*Written instruction 1:*
Copy the records word for word, starting with the line that contains "FITS header cards" and going on through the end of the records.

*Selected passage:*
X, Y = get_batch('train')
print(f'X shape: {X.shape}, X: {X[0,:10]}')
print(f'Y shape: {Y.shape}, Y: {Y[0,:10]}')

#### 8. training record
t0 = time.time()
local_iter_num = 0
running_mfu = -1.0

## 9.learning rate settings
def get_lr(iter):
    # 1. linear warmup for warmup_iters steps
    if iter < warmup_iters:
        return learning_rate * (iter / warmup_iters)
    # 2. set the minimum lr when the iter more than decay iters
    if iter > lr_decay_iters:
        return min_lr
    # 3. in between, use cosine decay
    decay_ratio = (iter - warmup_iters) / (lr_decay_iters - warmup_iters)
    assert 0 <= decay_ratio <= 1
    # coeff ranges from 0-1
    coeff = 0.5 * (1.0 + math.cos(math.pi * decay_ratio))
    return min_lr + coeff * (learning_rate - min_lr)

#### 4.4 training loop
@torch.no_grad()
def estimate_loss():
    out = {}
    model.eval()
    for split in ['train', 'val']:
        losses = torch.zeros(eval_iters)
        for k in range(eval_iters):
            X, Y = get_batch(split)
            # mixed precison need to be closed
            with ctx:
                 logits, loss = model(X, Y)
            # save the loss during each iter
            losses[k] = loss.item()
        # get the mean loss across one eval iteration
        out[split] = losses.mean()
    model.train()

*Exercise material:*
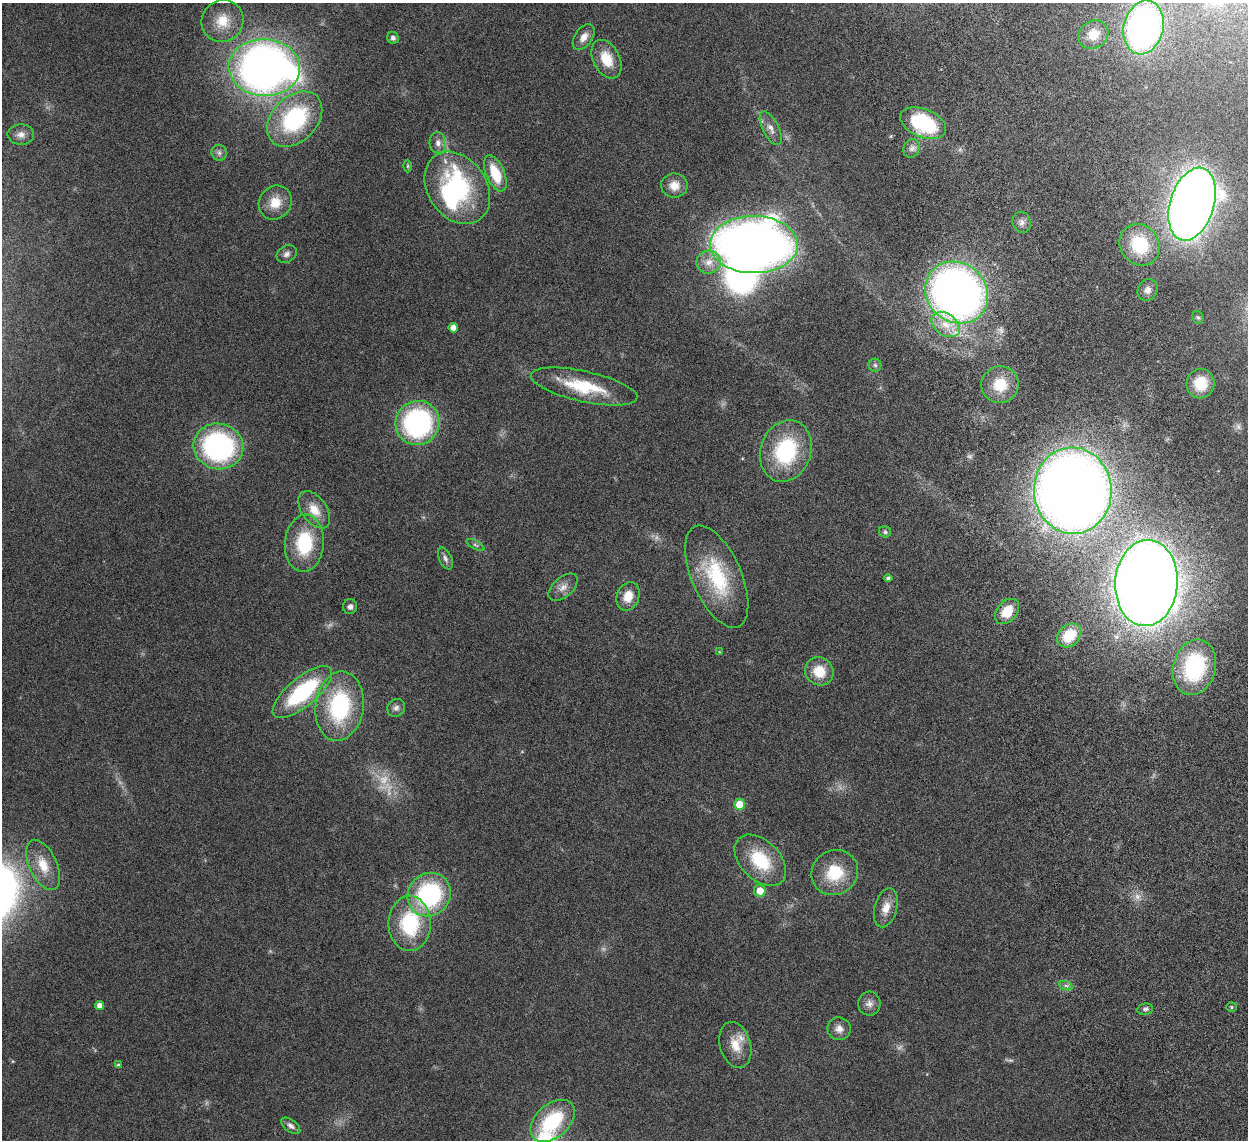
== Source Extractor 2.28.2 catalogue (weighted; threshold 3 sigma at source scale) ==
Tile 6 of 4 x 4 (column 2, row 2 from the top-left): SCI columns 1334-2579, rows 2632-3769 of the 5157 x 5153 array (HDU 1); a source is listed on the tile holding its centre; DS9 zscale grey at full resolution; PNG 1250 x 1142 px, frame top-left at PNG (2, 3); each listed source drawn as its Kron ellipse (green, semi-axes under 4 px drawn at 4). Nothing masked; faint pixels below the display range render black.
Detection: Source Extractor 2.28.2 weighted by HDU 2 'WHT'; one run over the whole footprint, this tile lists its part. Background 0.0352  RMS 0.0025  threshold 0.0103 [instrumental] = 3 sigma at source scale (4.09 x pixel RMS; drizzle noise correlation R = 1.36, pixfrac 0.8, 0.05/0.05 arcsec/px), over >= 5 px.
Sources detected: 89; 8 too faint to see at this stretch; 4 inside a brighter object's white glare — neither listed nor drawn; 2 inside a brighter listed object's ellipse — not listed separately; the other 75 listed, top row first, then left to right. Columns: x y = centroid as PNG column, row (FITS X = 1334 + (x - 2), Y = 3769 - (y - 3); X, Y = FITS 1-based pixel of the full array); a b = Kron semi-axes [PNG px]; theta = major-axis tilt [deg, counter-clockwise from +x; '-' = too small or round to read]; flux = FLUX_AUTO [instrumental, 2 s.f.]
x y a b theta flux
223 21 21 20 - 5.4
1144 27 27 19 76 85
1093 35 16 13 37 3.4
584 37 14 9 56 1.7
393 38 6 5 - 0.68
606 59 20 13 -63 5.1
264 68 36 28 -3 170
295 119 32 22 45 24
923 123 24 14 -22 19
771 128 18 8 -63 1.8
21 135 13 10 -1 1.5
438 143 10 8 -85 1.4
912 148 9 7 64 1
219 153 8 7 - 0.77
408 166 6 4 90 0.33
495 173 19 9 -67 7
674 185 13 12 - 2.5
457 188 39 29 -55 28
275 203 17 16 - 4.2
1192 204 37 22 73 270
1022 222 11 9 -69 1.1
754 245 44 28 -1 230
1140 245 22 19 -54 12
287 254 10 8 30 1
709 262 12 11 - 2.3
1148 290 11 9 61 1.4
957 293 33 29 -41 150
1198 317 6 5 - 0.36
946 324 16 11 -35 3.9
453 328 5 4 - 1.6
875 365 6 6 - 0.52
1200 383 15 14 - 5.5
1000 385 19 18 - 6
584 387 54 15 -12 12
417 423 22 21 - 39
218 446 25 23 -15 45
786 451 31 25 70 19
1073 491 43 39 -86 360
314 510 21 12 -54 3.8
885 532 6 5 - 0.47
304 543 28 19 85 13
475 545 10 4 -27 0.47
445 558 12 6 -66 0.9
717 577 55 25 -66 17
888 578 4 4 - 0.49
1146 583 43 31 86 420
563 587 17 9 42 1.9
628 596 14 11 69 3.2
350 607 7 7 - 0.84
1007 611 14 10 49 4.5
1069 635 13 10 42 7.5
720 652 4 3 - 0.2
1194 667 28 21 74 22
819 671 15 13 -38 4.9
302 692 37 14 40 22
340 706 35 24 83 23
396 708 9 8 - 0.85
739 804 5 5 - 4.4
760 860 30 19 -45 11
43 865 27 13 -66 4.9
835 872 24 22 30 9
760 891 6 6 - 3
429 895 22 21 - 28
886 908 20 11 75 2.9
410 923 27 21 -90 16
1066 986 7 4 -19 0.52
869 1004 12 11 - 1.4
100 1005 4 4 - 1.3
1231 1007 5 4 - 0.34
1145 1009 8 5 10 0.65
839 1029 12 11 - 1.6
735 1045 23 15 -74 4.1
118 1065 4 3 - 0.36
553 1121 26 16 42 15
291 1126 11 6 -36 0.87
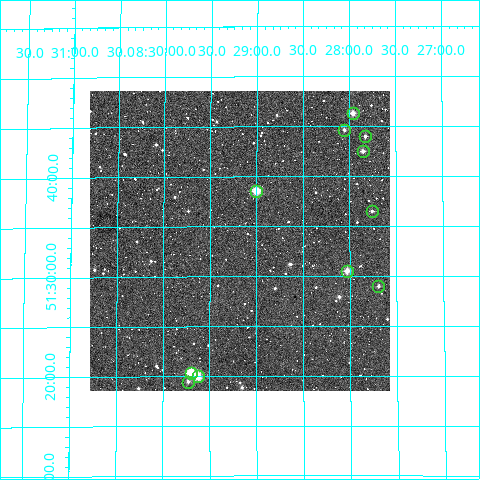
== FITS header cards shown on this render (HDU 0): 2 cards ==
NAXIS1  =                  300
NAXIS2  =                  300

*Written instruction 2:*
In the training script, what does get_lr return once iter is greater than lr_decay_iters?

*Task result 1:*
== FITS header cards shown on this render (HDU 0): 2 cards ==
NAXIS1  =                  300
NAXIS2  =                  300

*Task result 2:*
min_lr